YouTube’s Director of Engineering Explains How 60% Of Videos Are Processed In Under A Minute

You’d be hard pressed to find someone who doesn’t think of YouTube as an Internet giant. After all, each viral hit is emblazoned with a big, bold counter racking up the millions — or tens of millions — of hits it’s received, and you could waste lifetimes clicking on an endless stream of cat videos if you wanted to.

But even then, it’s hard not to be taken aback by some of the statistics the site drops from time to time. Like the fact that it’s technically the Internet’s second biggest search engine, after Google proper. Or a new figure that it’s announcing for the first time: YouTube users are now uploading two hours of video every minute from mobile devices alone. And it gets over 200 million views a day from mobile devices.

A reasonable response to stats like these would be, “How?”

I had a chance to speak with YouTube Director of Engineering Christian Kaiser, who recently left his job as VP of Engineering at Netflix to take the helm at Google’s video giant. Kaiser, who joined YouTube in April, couldn’t get into too many specifics about what goes on behind the scenes. But he did have some broader things to share about YouTube’s approach to dealing with the huge volume of incoming data, and the challenges that lie ahead.

Given YouTube’s massive scale it isn’t a surprise that the company has plenty of custom tools running in the backend to transcode video as quickly as possible (this transcoding system is called Viper). Kaiser says that one key speed improvement that was recently introduced has to do with the order in which videos are processed — the steps used to happen in sequence and are now being run in parallel, which has led to a “huge improvement’ in the time in takes to get a video live.

How big? Today, 60% of all videos go live in under one minute — a year ago, no videos were being processed that quickly.

As for the challenges the team is currently focused on, Kaiser says that the need for quick and seamless playback — which is obviously always a key issue — is greater than ever, especially when it comes to delivering content to televisions. The team is currently implementing adaptive streaming, which changes the bitrate of a video on the fly depending on your connection speed (videos on Hulu, Ooyala, and some other sites already do this). When I asked if this would be coming to HTML5 any time soon (which is the direction YouTube is slowly heading toward), Kaiser said that it’s not implemented anywhere right now, but that it’s working to make it a reality.

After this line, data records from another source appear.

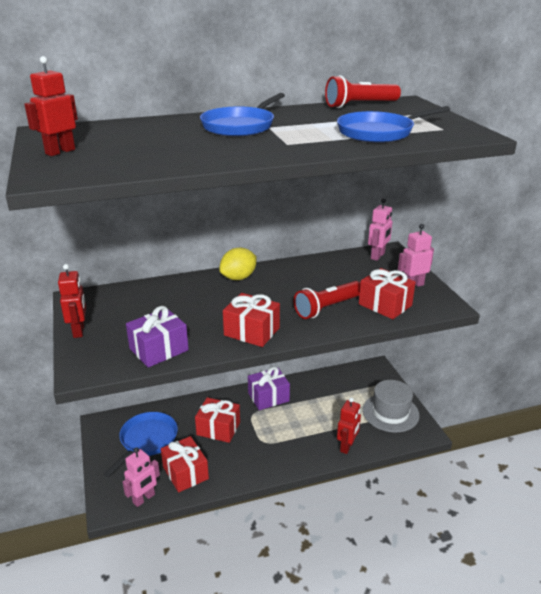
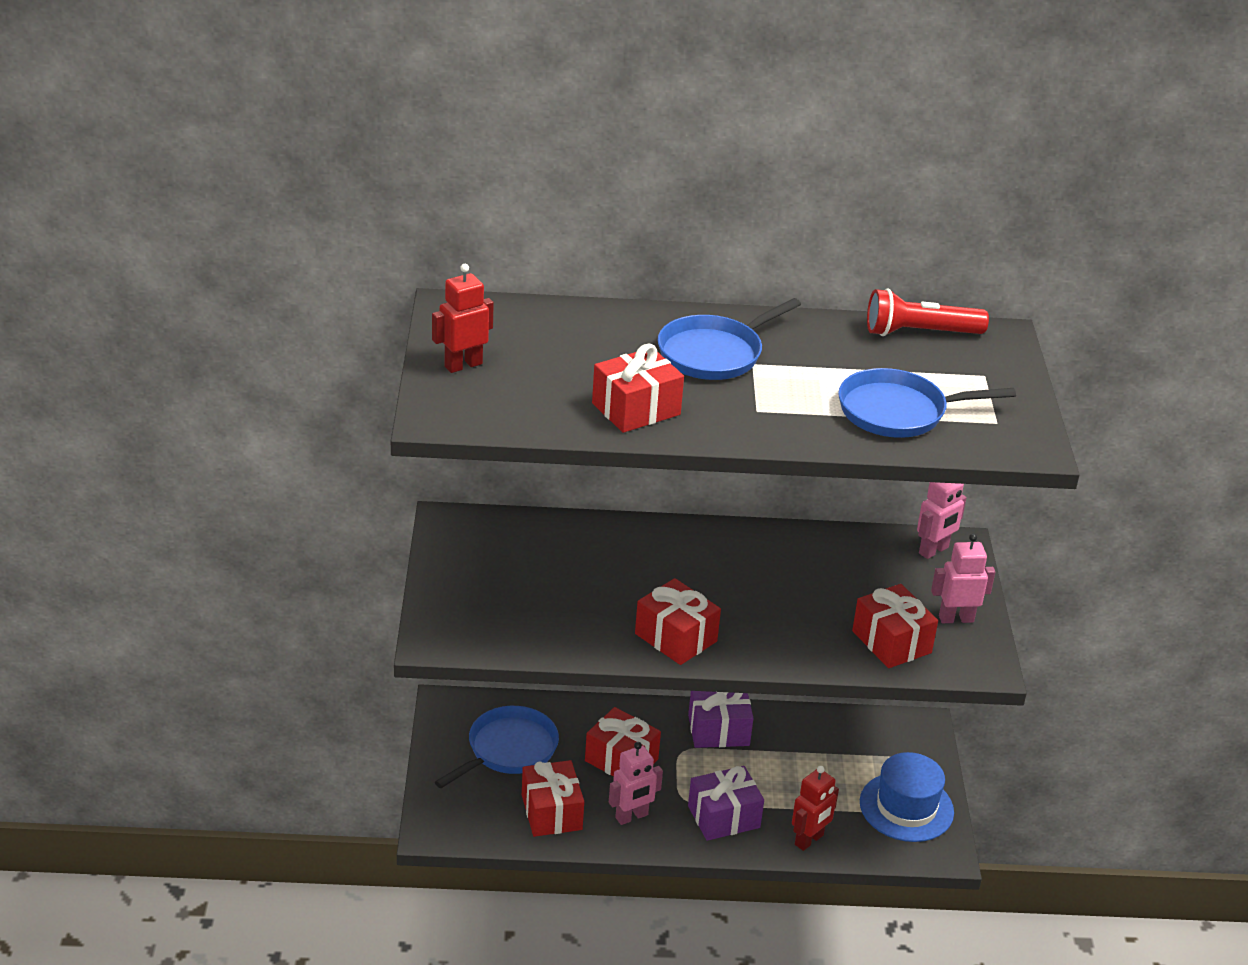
camera: 15 degrees right, 5 degrees up
(79, 331) = (442, 578): red robot -> none
(144, 499) = (483, 832): pink robot -> pink robot (632, 817)
(159, 349) = (540, 634): purple gift -> purple gift (723, 817)
(201, 154) = (636, 409): none -> red gift
(238, 278) = (693, 540): yellow lemon -> none
(327, 308) = (802, 626): red flashlight -> none
(390, 412) = (906, 807): grey hat -> blue hat

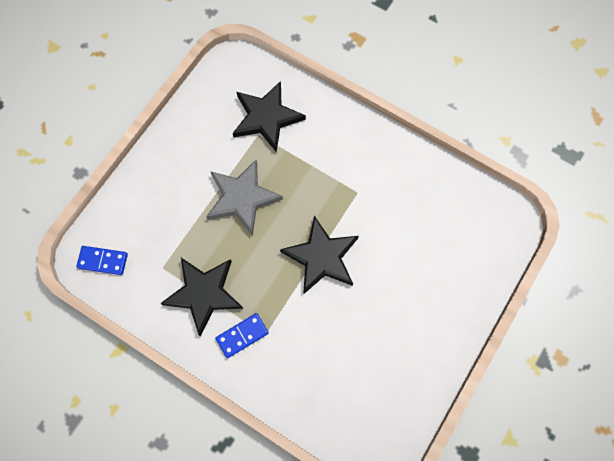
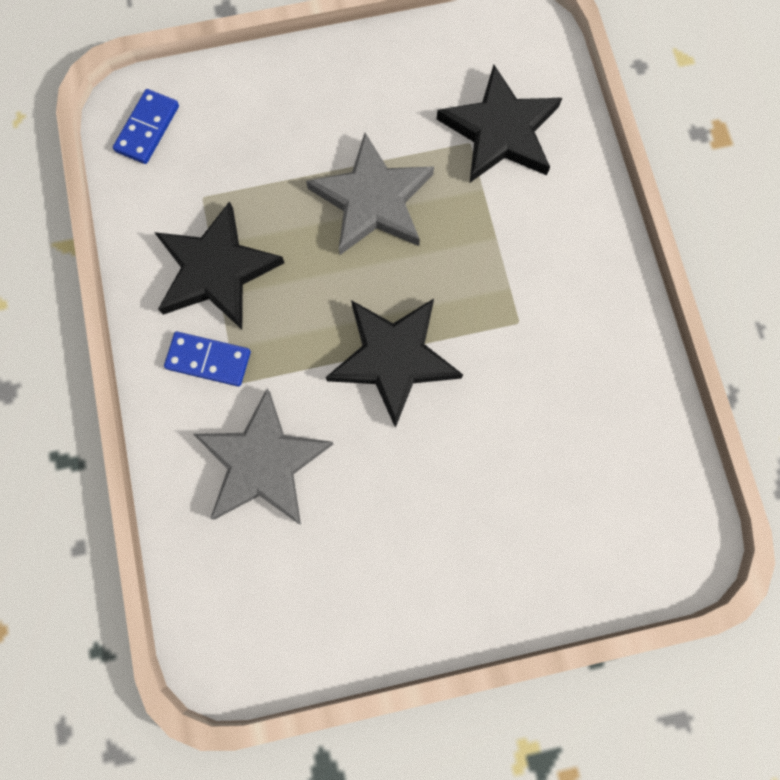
camera: 45 degrees right, 5 degrees up
(103, 261) = (148, 129): blue domino -> blue domino turned 60 degrees clockwise
(312, 355) = (263, 462): none -> grey star

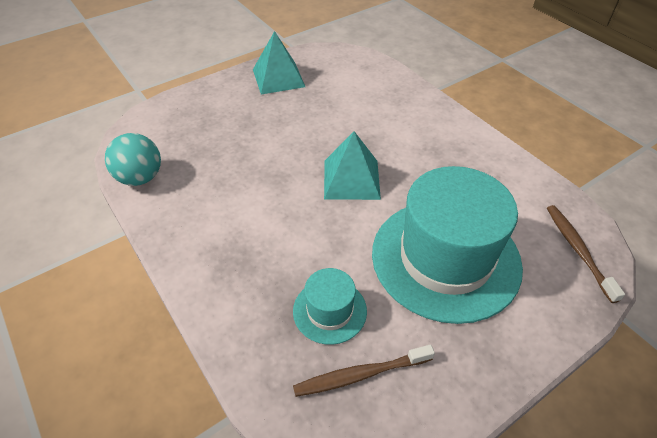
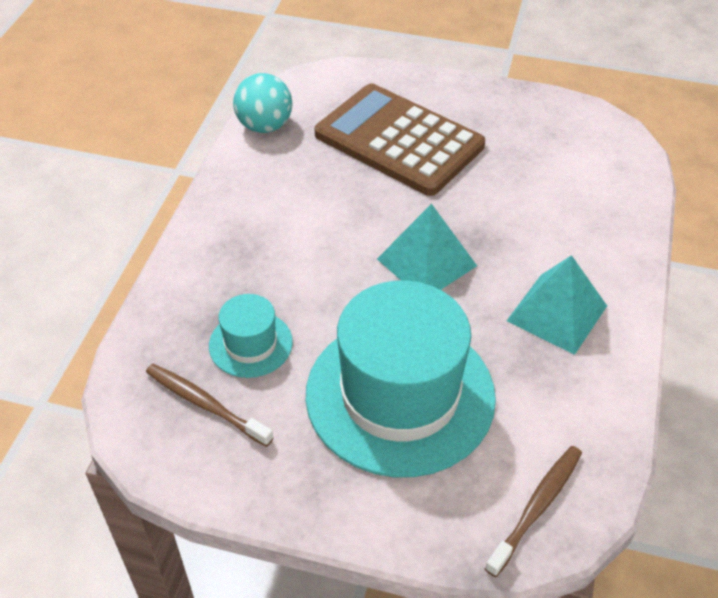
camera: 50 degrees right, 0 degrees up
(239, 128) = (399, 140): none -> brown calculator
(278, 78) = (508, 115): turquoise pyramid -> turquoise pyramid (557, 313)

Kaiser also discussed one ‘trick’ YouTube uses to quickly serve all those videos around the world. The company has built and deployed hundreds hardware devices worldwide that cache and serve up the most popular YouTube videos, in much the same way that a CDN does.

To close out our brief interview, I asked Kaiser if he thought we still had yet to reach the ‘turning point’, when people are going to start using online services rather than cable as their primary way to consume video content. Kaiser says that we’re already seeing a little bit of this — especially with services like Hulu and Netflix taking off. But he’s not sure there’s going to be a steep inflection point in the switch from cable to IP. Instead, he thinks it may be more gradual (and is already happening).